Former Treasury Secretary Robert Rubin, former Secretary of Labor Alexis Herman, former Secretary of State Madeleine Albright, former Ambassador to the United Nations Richard Holbrooke, former Attorney General Janet Reno, Sen. Hillary Clinton, National Organization for Women President Patricia Ireland, National Association for the Advancement of Colored People President Kweisi Mfume. …
That’s a sampling of the speakers scheduled to make commencement addresses at America’s elite colleges and universities.
And an organization that surveyed the institutions’ selections says there’s a little imbalance in the choices.

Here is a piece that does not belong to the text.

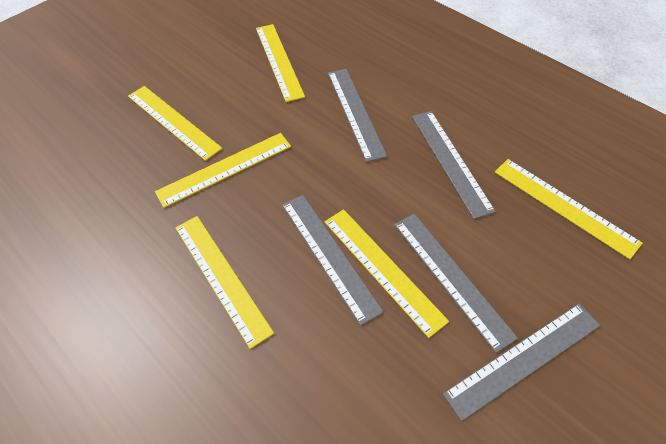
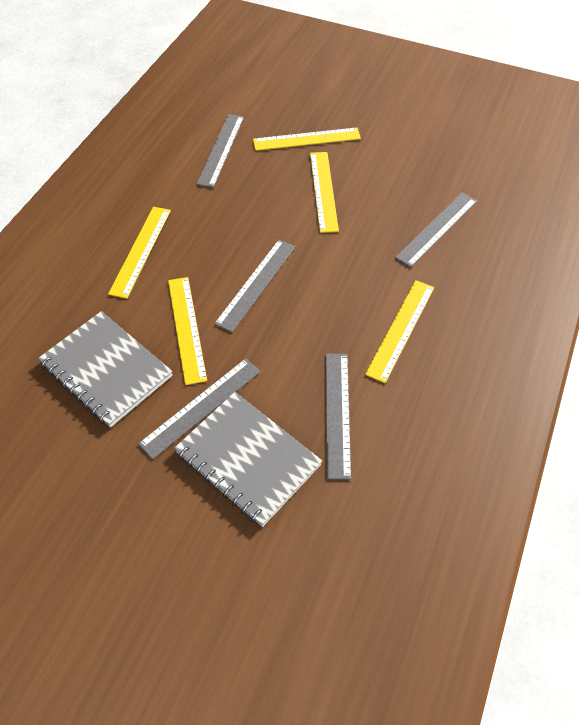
grey notebook: none = 0 -> [38,311,173,428] [174,392,322,527] = 2
yellow ruler: [128,86,222,161] [155,133,291,208] [175,216,274,349] [256,24,305,102] [325,209,449,338] [495,159,643,259] = 6 -> [108,207,171,299] [168,277,207,385] [253,127,361,151] [310,152,339,233] [365,280,434,383] = 5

“For the eighth year in a row our most prestigious schools excluded scholars like Milton Friedman, Thomas Sowell, Walter Williams, Antonin Scalia and Clarence Thomas for the likes of left-wing activists Morris Dees, Marian Wright Edelman, Janet Reno and Hillary Clinton,” said Ron Robinson, president of the Young America’s Foundation. “College administrators are using commencement ceremonies to send their students off with one more predictable leftist lecture.”

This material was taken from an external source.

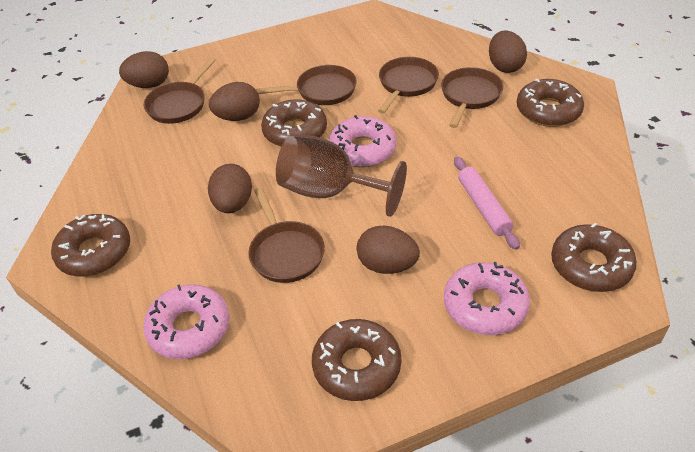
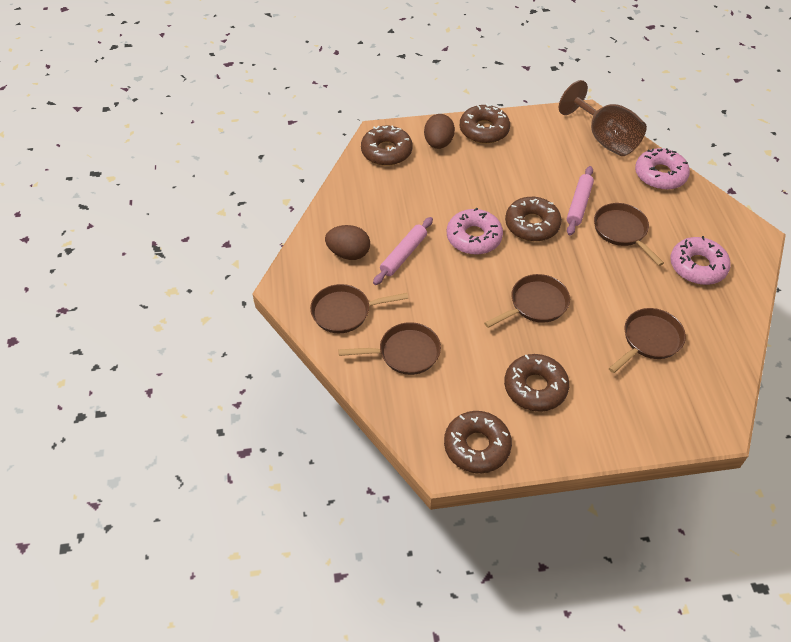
brown egg: [119,51,169,88] [208,164,252,213] [209,82,260,121] [357,226,420,274] [489,30,527,73] = 5 -> [325,225,370,260] [424,114,455,149] = 2
pink rolling pin: [454,157,520,250] = 1 -> [373,217,433,285] [567,166,594,236] = 2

According to the group, Clinton administration officials, media personalities, Hollywood celebrities and left-wing activists make up the majority of graduation speakers at the top 50 schools.
Rubin is speaking at Harvard, Herman at Spelman College, Albright at the College of William and Mary, Holbrooke at Drew University, Reno at Cornell, Mfume at Hampton University, Ireland at Sweet Briar College and Sen. Clinton at Yale.
Southern Poverty Law Center founder Morris Dees is set to address DePaul University and Rice University, anti-tobacco activist David Kessler will speak at Fairleigh Dickinson, Toni Morrison at Smith College, Jonathan Kozol at Case Western Reserve University, feminist activist Wilma Mankiller will join Albright at William and Mary and Ted Turner will address Mississippi University for Women.
Media and Hollywood personalities are also frequent choices. Among them: Actor Scott Baio at New York University, CNN’s Jeff Greenfield at Bucknell, PBS’ Jim Lehrer at Tufts and Bill Cosby at Rensselaer Polytechnic Institute and at the University of Cincinnati.
And what about diversity? There was a little, according to the organization. President George W. Bush will address Notre Dame, and Secretary of Health and Human Services Tommy Thompson is set to appear at Boston College.